Mathematical Analysis of Descent Algorithms in Artificial Intelligence: Convergence, Loss Landscapes, and Structural Optimization

Wenxin Lyu

doi:10.54254/2755-2721/2025.21892

1. Introduction

Artificial Intelligence (AI) has become a vital tool across people’s life and work, revolutionizing industries with its ability to learn from data. The ability of learning from data relies heavily on optimization algorithms. Among these, descent algorithms iteratively adjust weights and other parameters in neural networks based on gradient information. These algorithms are used to minimize the loss function, which measures the difference between optimal value and the actual value. By minimizing the loss, descent algorithm helps the AI model improve its ability to make accurate predictions. Mathematically, like M-estimator (a maximum-likelihood estimation) [1], given a dataset D and a model parameterized by θ, the goal is to solve:

\( {θ^{*}}=arg{\underset{θ}{min}{L}}(θ,D) \)

where L (θ, D) is the loss function. The descent algorithm iteratively updates θ using gradients of L.

Variants such as Stochastic Gradient Descent (SGD) offer additional improvements by refining the optimization process and allowing models to converge more efficiently.

1.1. Mathematical Challenges and Research Directions

In the optimization of descent algorithms for AI learning, several mathematical challenges arise that require ongoing research to address. One key issue is ensuring the convergence of optimization algorithms, particularly in the context of complex, non-convex loss landscapes [2]. In non-convex problems, the optimization process may get stuck in local minima or saddle points, which makes it difficult to find global solutions. Research into techniques such as saddle point avoidance and escape mechanisms continue to explore how to overcome these challenges.

Another important mathematical aspect is the design of efficient convergence rates. Under- standing and deriving convergence rates for descent algorithms under different conditions—such as with varying step sizes and complex neural network architectures—remains an open area of re- search. Moreover, the role of regularization in optimization is a critical subject, as it helps prevent overfitting by controlling the complexity of the model. Research into the optimal balance between model complexity and generalization performance is an ongoing effort.

In general, the mathematical foundations of AI optimization offer numerous research directions, from improving algorithmic efficiency to deepening the theoretical understanding of how different models converge during training.

2. Foundations of Descent Algorithms

Descent algorithms are a fundamental class of optimization techniques widely used in machine learning and artificial intelligence. These algorithms iteratively update model parameters, guiding the system towards an optimal solution. The most common method, gradient descent, relies on the gradient of the loss function to determine the direction of updates.
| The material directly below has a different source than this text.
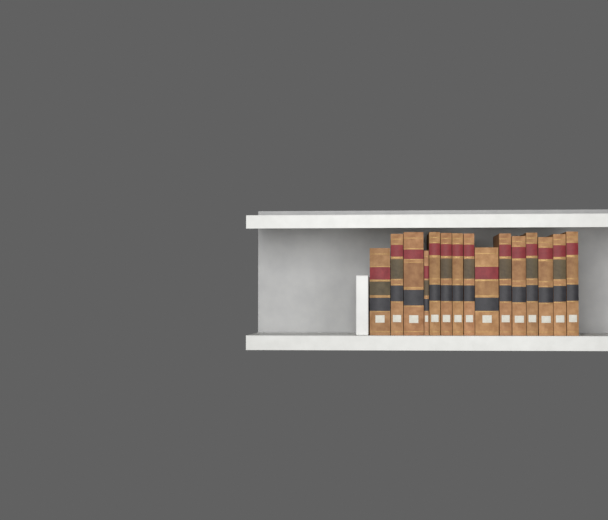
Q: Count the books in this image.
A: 15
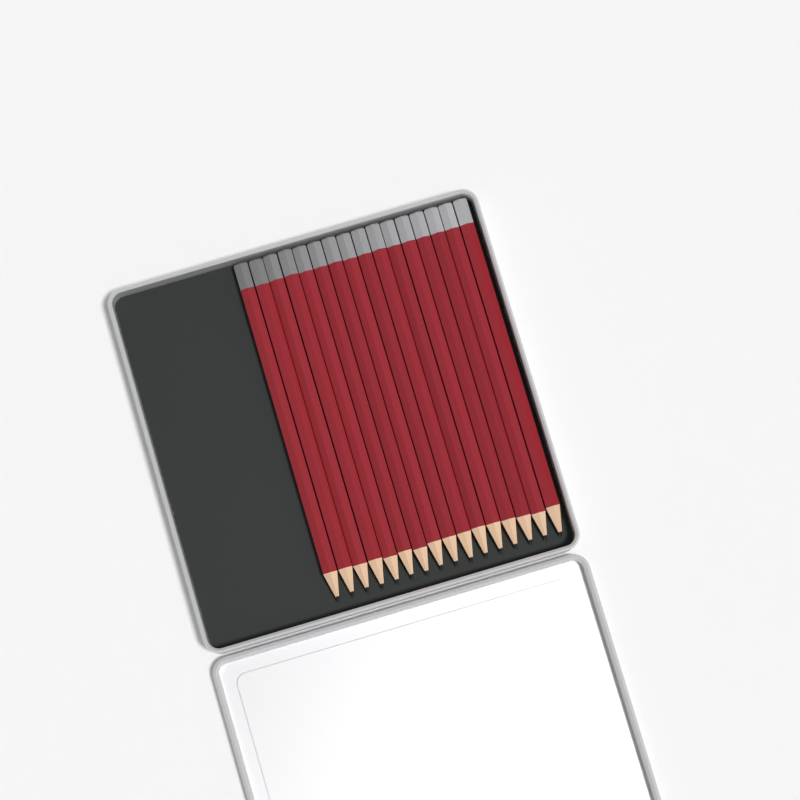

In the following section, the article will explore the mathematical foundations of descent algorithms.

2.1. Dynamical Systems and Descent Algorithms

Gradient descent can be understood as a discrete dynamical system where the model parameters evolve over time in response to the gradient of the loss function [3]. In this view, each iteration represents a “step” in a time series. This process can be seen as a dynamical system with discrete time, where the parameters are adjusted at each time step according to a fixed rule. The dynamical system perspective allows us to analyze the trajectory of the algorithm’s parameter updates over time, determining whether the system converges to a stable point (i.e., the optimal solution) or oscillates or diverges. In particular, the stability of this system depends on the learning rate η, as an overly large step size can cause the system to “jump” away from the optimal point, while a very small step size can lead to slow convergence.

2.2. Gradient Descent and Extending Algorithms for Wider Situations

/word/media/image1.jpeg

Figure 1: Visualization of gradient descent, retrieved from: https://bohrium.dp.tech/courses/5963419225/content?file=8570

Gradient descent is the most basic method of optimization, suggesting the fundamental principle of descent algorithm mathematically [4]. The method can be expressed as:

\( {θ_{t+1}}={θ_{t}}-η{∇_{θ}}L({θ_{t}}) \)

where:

\( {θ_{t}} \) represents the parameters of the model at iteration t, namely the red point on figure 1.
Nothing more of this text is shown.